Chief, Council ponder Regional fire merger

March 26, 2013   ·   0 Comments

By Brock Weir

When Fire Chief Ian Laing arrived in Town from Mississauga to take the helm of Aurora and Newmarket’s amalgamated fire service, he was arriving on the scene of what he felt was a “model” other communities could emulate.


Arriving here from Mississauga a little over three years ago, he found himself in the middle of what was a relatively new model, however. In that time as the head of the Central York Fire Services (CYFS), he says he has found it is a model that works and has watched proudly as it has gone from strength to strength.

The establishment of the CYFS, which is under the control of both Towns, has been an undoubted success story but in the time he has been head of the local force, the success of the local model may have snowballed into a drive in some quarters to amalgamate all the fire services in York Region into one.

A recommendation from the Joint Council Committee (JCC), the group comprised of Aurora and Newmarket Councillors to oversee fire services in both towns, to consider doing just that is before Council for consideration this week.

But looking upon the success of his own department’s development, however, he would be hard pressed to raise an eyebrow.

“Here I am sitting as the Chief of a Consolidated Fire Service that is a success story, so how could I say this wouldn’t be a success?’ Chief Laing told The Auroran. “It certainly would be a much bigger project, but I think we could probably turn the fire service into a bigger, stronger, faster fire service for the residents of York Region.”

If momentum for a truly amalgamated York Region Fire Service continues to build, Chief Laing says that undertaking a study from the Fire Services side to ensure that all aspects of fire services are met – far beyond the simple operation of emergency vehicles.

It is much more than coordinating driving between the municipalities.

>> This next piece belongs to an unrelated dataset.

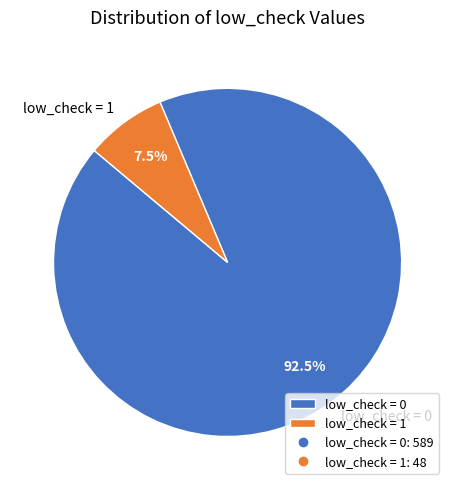

To the nearest percent, what is the difference between the low_check = 0 and low_check = 1 slice percentages?

85%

There is the potential consolidation of their individual communication and training centres, ensuring their education, training and operating procedures are uniform across the board, and “getting everyone on the same page.”
“While the number of bureaucracies would diminish, the size of the bureaucracy would have to increase to take on all the responsibilities of a much greater area and fire service,” he cautions. “I came from a department that covered 1,100 square miles with 600 fire fighters so there were 30 crews on duty in 20 fire stations.”

Ottawa and Hamilton have shown that consolidation of fire services, whether they are similar to Central York, more volunteer in nature, or somewhere in between, work. The question then becomes, he says, where does the amalgamation stop? Would it continue to be water where the Region controls the water supply rather than merely acting as wholesaler?

“It is time in our history for everybody to be looking at ways to be more efficient because taxpayers get tired of paying high taxes, but it is not going to be any cheaper,” he says. “It is just going to be funded differently.”

Chief Laing arrived in Aurora and Newmarket in the winter of 2010 after serving for 34 years in the Mississauga Fire Service. Having grown up in the small town of Atikokan, ON, he didn’t initially have an interest in firefighting. But after initially pursuing a career in the police force, meeting people on the other side prompted the shift.

The change may have been inevitable. His wife is an Emergency Communications Officer in the City and his son has grown up to become an Advanced Care Paramedic with Halton EMS.

Before his arrival at the CYFS, the crew put together a master fire plan which essentially served as a road map to the future. Looking at the larger picture of this “road map” and how the community continues to be served, one of the things he says he would like to spearhead is a fifth fire station in Aurora, ideally on St. John’s Sideroad between Bayview Avenue and Yonge Street.

Before that can happen, however, Chief Laing says the CYFS needs to resolve the thorny issue of ownership of the fire stations. Although the two towns amalgamated their services, they each retained ownership of the stations, so a capital project within Aurora or Newmarket would need to be paid for by their respective towns. Costs should be shared between the two communities as both sides would benefit, he says.

Details aside, it hasn’t all been growing pains. During his time in the community so far, he highlights last year’s wish day in honour of young Auroran Owen Veloso, who was named Honourary Firefighter in a special “Wish Day” put together by the Make a Wish Foundation and the CYFS.

“That is certainly a highlight of my career,” he says. “I look at those pictures and I just tingle because of a very special young man, a great program put on by some awesome people that truly have the children’s wish at heart.

“I actually saw Owen at our open house in Aurora and he showed up with his helmet and gear on and he is quite the young man and I have to say it made an impact on me. He’s a special young fellow.”

Another highlight undoubtedly took place last month when members of the JCC, presented Chief Laing with the Queen Elizabeth II Diamond Jubilee Medal for his services to the community.

“To be recognized by staff and members of Council for my contributions was really special,” he says. “We’re just doing our job and we kind of fall short on the accolade part. It was a surprise and very much appreciated. It was certainly an event I will remember for a long, long time.”